Perry describes the atmosphere at the North Sydney Oval as the best she’s ever experienced at a women’s Test match and considers her innings the highlight of her career to date. “It was wonderful to see so many people genuinely enjoying the women’s game and being entertained by it.”
The quality of Perry’s innings led to some heated debate about the future of women’s Tests. It has been argued that the longest format isn’t beneficial to the growth of the women’s game but there is no doubt that this particular Test captured the attention of viewers and pundits. Perry is in no doubt that Test cricket should continue to be a regular fixture in the Women’s Ashes, and would like to see the longer format introduced to other series.
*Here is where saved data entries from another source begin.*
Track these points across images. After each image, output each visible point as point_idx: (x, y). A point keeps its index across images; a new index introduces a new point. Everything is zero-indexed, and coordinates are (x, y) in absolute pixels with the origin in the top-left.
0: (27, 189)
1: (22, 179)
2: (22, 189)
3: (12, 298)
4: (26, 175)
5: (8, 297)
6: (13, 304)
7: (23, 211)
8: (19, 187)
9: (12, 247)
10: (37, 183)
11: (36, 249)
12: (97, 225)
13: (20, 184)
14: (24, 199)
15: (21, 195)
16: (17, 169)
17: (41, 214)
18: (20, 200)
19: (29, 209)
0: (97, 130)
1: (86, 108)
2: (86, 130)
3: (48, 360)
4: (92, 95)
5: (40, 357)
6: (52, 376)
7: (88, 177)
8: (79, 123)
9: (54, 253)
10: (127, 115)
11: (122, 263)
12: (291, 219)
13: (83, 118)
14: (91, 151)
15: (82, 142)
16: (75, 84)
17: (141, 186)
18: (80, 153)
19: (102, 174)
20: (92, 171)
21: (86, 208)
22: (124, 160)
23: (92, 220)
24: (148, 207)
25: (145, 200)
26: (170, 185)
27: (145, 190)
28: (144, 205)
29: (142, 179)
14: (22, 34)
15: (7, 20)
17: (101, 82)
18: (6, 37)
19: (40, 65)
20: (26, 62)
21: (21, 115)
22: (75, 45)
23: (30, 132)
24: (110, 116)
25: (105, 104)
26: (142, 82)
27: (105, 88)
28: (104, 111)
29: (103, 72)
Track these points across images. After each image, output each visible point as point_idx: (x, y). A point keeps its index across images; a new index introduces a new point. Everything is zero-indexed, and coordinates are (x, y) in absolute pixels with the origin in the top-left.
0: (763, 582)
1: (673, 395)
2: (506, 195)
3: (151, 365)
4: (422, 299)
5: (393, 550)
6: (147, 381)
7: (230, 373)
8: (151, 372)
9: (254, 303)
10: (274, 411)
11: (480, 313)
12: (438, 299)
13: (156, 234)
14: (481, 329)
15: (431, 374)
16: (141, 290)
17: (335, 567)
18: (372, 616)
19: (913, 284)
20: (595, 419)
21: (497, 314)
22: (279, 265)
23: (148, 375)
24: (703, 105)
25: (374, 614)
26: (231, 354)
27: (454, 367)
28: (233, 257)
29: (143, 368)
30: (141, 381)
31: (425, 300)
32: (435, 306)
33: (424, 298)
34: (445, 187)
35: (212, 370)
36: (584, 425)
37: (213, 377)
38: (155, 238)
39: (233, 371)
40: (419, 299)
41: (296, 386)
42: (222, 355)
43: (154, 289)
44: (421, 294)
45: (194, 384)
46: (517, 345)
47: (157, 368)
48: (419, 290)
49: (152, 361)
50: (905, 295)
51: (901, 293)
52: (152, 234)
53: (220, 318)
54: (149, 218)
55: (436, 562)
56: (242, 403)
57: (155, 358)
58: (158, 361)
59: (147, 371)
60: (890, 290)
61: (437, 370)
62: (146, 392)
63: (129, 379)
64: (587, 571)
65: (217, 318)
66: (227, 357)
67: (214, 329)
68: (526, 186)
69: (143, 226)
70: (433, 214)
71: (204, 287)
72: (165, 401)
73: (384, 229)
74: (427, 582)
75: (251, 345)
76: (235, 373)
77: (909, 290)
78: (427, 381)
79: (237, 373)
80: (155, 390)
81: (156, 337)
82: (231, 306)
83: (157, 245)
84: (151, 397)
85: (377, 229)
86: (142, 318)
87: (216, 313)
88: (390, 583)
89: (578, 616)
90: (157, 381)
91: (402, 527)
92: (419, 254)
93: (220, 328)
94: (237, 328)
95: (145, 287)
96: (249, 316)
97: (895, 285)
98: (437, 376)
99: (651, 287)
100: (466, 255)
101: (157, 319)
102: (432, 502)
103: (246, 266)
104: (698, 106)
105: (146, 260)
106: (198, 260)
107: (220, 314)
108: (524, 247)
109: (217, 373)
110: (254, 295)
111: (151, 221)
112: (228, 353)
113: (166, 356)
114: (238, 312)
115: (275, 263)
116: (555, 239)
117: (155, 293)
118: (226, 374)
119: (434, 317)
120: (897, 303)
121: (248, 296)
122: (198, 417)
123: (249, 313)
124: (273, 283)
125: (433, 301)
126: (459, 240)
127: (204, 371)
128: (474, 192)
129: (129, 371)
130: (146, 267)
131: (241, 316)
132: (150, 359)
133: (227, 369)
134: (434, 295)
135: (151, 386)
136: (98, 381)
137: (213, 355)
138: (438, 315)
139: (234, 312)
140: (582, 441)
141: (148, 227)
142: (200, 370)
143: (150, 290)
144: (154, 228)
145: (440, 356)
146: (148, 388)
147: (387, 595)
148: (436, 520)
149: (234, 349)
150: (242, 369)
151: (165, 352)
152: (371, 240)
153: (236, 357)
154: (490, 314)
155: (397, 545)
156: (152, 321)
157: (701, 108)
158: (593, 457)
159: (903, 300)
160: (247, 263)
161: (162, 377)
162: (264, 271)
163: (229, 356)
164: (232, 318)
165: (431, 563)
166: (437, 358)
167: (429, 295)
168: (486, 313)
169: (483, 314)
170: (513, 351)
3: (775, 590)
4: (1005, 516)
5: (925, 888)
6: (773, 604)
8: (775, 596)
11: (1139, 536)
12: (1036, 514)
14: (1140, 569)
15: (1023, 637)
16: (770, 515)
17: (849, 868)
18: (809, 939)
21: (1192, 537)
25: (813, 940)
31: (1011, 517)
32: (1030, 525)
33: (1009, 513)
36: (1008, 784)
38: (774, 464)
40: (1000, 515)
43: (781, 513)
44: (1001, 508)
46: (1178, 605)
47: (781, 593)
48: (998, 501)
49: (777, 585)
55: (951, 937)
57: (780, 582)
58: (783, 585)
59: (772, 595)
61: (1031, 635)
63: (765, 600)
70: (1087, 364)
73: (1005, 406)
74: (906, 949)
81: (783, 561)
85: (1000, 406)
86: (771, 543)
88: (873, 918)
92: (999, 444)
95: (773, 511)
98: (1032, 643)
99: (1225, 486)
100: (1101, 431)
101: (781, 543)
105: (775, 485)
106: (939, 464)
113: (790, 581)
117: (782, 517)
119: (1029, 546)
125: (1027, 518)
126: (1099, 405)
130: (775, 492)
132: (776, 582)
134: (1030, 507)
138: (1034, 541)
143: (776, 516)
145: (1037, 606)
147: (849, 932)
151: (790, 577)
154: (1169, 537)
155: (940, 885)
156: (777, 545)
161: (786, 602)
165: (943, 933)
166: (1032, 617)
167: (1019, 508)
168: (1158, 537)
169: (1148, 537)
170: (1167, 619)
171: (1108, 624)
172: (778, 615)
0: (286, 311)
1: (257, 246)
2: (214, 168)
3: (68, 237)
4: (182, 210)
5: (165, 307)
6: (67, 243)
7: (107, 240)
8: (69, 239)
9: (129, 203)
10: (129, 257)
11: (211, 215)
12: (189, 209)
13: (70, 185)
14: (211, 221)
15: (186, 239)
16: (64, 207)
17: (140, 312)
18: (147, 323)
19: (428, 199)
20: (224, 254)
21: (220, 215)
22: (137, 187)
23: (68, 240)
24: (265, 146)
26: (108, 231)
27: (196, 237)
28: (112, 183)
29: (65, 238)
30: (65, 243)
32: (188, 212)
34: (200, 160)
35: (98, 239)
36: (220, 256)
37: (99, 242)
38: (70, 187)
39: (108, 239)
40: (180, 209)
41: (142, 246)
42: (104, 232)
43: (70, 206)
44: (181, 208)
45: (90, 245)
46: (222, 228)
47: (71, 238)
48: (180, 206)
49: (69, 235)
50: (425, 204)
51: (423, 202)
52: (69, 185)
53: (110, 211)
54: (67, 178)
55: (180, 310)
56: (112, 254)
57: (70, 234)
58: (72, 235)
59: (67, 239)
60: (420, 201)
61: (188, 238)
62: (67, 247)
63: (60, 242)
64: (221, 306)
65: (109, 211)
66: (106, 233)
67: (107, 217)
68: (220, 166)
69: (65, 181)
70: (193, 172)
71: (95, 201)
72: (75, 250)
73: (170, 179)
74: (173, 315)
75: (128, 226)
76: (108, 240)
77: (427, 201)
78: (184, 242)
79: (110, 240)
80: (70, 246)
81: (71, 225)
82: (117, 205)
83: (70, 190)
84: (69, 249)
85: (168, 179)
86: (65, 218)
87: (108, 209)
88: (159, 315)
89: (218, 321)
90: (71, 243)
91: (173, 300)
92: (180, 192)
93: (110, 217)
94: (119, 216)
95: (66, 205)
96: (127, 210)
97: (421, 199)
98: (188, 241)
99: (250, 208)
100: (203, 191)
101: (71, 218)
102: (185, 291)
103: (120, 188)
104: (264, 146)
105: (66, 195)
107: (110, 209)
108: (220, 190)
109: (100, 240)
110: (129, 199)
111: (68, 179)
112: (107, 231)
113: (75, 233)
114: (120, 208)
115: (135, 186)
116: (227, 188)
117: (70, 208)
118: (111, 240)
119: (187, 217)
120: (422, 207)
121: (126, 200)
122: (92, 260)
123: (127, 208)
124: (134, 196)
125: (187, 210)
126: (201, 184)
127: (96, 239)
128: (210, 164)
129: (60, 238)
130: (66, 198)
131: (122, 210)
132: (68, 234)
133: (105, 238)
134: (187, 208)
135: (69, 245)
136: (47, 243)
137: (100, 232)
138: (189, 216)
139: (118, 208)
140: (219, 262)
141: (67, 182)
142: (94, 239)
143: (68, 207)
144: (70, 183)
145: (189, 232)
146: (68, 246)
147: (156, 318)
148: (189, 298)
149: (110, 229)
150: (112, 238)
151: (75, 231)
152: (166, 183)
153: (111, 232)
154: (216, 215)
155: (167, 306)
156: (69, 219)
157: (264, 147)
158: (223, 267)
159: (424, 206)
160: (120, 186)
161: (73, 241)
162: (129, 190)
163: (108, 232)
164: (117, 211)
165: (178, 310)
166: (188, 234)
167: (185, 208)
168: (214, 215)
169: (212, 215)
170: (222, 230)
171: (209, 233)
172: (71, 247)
“The multi-format series is brilliant in the way that it really encapsulates all formats really well,” she says. “It’s vital to include ODIs and Twenty20s, of course, but the Test match is always so special. It was important for us to prove that we can play exciting Test match cricket. I would love for the multi-format Ashes to act as a blueprint for other international series against countries such as India, New Zealand and South Africa”.
The pitch used at the North Sydney Oval also sparked plenty of discussion, with some arguing that its slow nature meant it wasn’t the best on which to showcase women’s Test cricket. “I think the first day/night Test was always going to be a challenge, especially with the pink ball,” says Perry. “It did mean that the game progressed at a slower rate, but it did get a lot easier to bat on and there wasn’t much in it for the bowlers on the final days. It was a good wicket, there was an exciting finish, and it’s just something we need to learn from as a team.”
A few days after the conclusion of the Test match, Australia confirmed their retention of the Ashes with a convincing win in the first T20I at the same venue, with Beth Mooney smashing an unbeaten 86. “Winning the first game and securing the Ashes was great and we felt the pressure a lot less in the next two games and we could just focus on entertaining,” says Perry.
There was certainly plenty of entertainment on offer in the final two matches, with Mooney and Wyatt trading centuries in the final fixture to cap a memorable series and a watershed year for women’s cricket.